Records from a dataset
-.-.-
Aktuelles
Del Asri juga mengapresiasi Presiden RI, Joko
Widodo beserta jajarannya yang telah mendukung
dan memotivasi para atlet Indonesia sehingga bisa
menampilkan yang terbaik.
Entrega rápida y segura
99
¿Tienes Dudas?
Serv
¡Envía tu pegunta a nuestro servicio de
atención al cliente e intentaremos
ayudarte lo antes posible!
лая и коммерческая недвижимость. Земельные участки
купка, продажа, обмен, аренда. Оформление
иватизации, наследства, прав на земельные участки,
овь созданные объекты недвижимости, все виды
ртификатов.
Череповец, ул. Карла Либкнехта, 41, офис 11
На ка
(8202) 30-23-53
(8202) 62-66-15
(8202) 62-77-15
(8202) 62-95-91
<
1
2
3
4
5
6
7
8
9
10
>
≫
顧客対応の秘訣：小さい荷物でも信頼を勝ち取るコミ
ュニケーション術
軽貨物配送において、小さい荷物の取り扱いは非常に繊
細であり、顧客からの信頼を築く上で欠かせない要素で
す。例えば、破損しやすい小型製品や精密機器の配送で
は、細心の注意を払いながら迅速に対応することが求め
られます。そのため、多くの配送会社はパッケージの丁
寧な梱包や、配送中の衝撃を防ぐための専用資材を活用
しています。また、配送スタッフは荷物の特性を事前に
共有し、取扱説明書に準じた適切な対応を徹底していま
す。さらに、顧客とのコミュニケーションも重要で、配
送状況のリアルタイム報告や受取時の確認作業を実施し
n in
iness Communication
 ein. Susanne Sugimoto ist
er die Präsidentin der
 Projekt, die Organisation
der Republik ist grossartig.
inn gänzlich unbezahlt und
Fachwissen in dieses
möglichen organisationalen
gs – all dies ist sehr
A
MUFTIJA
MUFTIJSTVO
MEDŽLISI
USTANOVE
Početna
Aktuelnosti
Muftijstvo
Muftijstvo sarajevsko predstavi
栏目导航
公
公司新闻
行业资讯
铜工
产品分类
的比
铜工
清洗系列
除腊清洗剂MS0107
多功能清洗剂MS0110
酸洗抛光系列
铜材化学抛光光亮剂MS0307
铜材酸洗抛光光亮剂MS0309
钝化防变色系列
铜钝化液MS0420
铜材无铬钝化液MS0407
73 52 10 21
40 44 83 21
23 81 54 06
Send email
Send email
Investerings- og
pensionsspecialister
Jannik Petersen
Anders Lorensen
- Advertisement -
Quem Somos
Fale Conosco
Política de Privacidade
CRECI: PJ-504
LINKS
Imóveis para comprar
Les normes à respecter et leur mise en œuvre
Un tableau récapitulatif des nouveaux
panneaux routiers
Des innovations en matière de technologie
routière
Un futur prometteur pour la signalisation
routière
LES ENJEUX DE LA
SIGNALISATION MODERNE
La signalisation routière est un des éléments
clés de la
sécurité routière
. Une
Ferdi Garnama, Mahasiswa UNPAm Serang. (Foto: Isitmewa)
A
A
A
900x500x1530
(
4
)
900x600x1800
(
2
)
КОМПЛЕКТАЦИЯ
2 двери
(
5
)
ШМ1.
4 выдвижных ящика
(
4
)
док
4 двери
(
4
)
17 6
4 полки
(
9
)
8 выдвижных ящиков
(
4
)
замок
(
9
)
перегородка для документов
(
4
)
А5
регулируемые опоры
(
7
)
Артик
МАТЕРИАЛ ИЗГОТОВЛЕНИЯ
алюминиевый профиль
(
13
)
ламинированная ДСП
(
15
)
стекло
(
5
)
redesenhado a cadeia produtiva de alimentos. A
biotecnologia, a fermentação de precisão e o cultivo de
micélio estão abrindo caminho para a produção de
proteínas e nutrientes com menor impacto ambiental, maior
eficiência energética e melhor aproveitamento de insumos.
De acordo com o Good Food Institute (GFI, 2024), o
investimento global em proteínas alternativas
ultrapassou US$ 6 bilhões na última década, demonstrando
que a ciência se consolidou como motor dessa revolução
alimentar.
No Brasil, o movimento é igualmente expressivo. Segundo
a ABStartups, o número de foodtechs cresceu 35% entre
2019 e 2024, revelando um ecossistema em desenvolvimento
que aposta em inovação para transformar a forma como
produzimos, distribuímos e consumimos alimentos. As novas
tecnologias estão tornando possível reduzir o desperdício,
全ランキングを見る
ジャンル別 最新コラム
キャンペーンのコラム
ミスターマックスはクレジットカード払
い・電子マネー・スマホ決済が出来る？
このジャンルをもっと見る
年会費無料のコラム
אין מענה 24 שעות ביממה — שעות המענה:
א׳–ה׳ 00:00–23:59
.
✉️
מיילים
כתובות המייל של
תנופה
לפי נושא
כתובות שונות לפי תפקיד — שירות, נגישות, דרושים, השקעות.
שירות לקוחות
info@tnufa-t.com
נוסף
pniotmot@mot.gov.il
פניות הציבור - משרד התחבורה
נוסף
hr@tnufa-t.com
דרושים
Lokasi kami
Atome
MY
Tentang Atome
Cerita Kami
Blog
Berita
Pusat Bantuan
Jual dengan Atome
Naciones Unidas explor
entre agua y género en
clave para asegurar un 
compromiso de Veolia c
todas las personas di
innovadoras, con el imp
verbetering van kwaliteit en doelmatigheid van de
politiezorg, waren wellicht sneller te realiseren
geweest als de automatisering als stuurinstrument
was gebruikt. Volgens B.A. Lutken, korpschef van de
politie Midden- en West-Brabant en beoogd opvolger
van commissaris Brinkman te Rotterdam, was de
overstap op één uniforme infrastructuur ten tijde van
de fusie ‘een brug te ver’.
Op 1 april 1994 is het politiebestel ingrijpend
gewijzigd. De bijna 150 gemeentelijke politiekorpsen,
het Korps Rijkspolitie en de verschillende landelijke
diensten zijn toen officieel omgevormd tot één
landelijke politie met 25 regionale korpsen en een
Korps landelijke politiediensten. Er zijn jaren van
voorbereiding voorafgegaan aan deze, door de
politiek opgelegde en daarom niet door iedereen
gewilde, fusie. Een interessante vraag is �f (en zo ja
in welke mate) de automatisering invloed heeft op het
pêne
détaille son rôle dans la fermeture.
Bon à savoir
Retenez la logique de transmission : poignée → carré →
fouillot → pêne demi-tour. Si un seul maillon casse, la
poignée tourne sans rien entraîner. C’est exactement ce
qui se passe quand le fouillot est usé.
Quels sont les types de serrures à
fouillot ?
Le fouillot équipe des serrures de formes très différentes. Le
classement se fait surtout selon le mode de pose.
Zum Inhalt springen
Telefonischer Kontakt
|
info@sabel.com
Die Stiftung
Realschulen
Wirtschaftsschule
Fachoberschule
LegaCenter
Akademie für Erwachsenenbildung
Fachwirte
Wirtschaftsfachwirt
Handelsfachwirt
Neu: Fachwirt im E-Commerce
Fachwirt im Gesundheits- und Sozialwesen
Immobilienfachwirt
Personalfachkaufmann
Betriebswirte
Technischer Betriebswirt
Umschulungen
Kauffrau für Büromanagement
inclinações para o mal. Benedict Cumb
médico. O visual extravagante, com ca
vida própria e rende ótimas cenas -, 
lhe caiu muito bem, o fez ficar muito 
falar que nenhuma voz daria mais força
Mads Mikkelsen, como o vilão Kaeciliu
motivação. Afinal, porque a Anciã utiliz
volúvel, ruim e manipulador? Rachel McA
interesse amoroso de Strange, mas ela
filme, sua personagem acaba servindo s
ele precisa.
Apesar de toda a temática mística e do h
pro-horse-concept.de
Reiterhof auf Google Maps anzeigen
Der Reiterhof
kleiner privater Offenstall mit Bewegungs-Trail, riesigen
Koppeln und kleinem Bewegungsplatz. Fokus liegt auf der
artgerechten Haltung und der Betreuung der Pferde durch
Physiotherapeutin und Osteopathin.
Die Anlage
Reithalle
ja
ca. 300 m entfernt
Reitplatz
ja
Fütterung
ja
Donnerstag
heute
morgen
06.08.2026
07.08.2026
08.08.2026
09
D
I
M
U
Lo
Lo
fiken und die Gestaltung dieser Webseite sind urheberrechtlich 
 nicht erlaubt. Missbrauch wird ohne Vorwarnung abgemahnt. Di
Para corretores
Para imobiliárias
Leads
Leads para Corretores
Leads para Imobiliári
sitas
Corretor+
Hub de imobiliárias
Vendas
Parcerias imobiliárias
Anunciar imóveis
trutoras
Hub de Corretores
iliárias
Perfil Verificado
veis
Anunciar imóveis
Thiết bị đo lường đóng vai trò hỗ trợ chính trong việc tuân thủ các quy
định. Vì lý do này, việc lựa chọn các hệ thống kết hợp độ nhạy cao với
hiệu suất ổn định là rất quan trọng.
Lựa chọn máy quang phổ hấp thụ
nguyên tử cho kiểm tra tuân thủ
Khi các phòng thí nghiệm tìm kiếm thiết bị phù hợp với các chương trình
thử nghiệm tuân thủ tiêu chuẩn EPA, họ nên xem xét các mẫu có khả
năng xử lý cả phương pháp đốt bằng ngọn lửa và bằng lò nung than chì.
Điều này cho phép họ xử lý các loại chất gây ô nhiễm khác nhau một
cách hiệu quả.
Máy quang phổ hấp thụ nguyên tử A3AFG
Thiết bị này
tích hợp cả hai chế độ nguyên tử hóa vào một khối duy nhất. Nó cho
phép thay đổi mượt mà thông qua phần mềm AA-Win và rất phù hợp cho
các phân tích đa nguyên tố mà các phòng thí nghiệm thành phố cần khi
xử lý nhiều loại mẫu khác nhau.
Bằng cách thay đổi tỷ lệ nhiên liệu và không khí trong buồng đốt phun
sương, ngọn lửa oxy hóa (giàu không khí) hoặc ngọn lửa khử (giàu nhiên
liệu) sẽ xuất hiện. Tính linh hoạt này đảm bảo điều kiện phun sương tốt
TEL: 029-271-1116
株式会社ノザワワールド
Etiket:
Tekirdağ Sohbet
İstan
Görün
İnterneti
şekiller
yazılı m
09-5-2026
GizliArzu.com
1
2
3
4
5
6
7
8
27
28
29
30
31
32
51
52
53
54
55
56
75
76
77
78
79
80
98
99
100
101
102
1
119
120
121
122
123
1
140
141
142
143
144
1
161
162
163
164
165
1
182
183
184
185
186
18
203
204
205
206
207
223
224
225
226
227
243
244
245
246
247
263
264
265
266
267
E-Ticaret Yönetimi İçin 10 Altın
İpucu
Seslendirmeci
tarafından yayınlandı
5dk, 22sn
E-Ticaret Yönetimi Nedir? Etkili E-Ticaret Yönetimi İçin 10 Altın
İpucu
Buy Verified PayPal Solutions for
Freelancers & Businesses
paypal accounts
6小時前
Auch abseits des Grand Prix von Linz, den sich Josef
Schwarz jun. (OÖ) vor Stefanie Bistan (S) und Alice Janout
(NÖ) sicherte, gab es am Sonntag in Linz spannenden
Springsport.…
-.-.-
▸ JOB ITEM:
When a line in the data holds the word "phòng", show that line.

▸ OUTPUT BELOW:
Khi các phòng thí nghiệm tìm kiếm thiết bị phù hợp với các chương trình
các phân tích đa nguyên tố mà các phòng thí nghiệm thành phố cần khi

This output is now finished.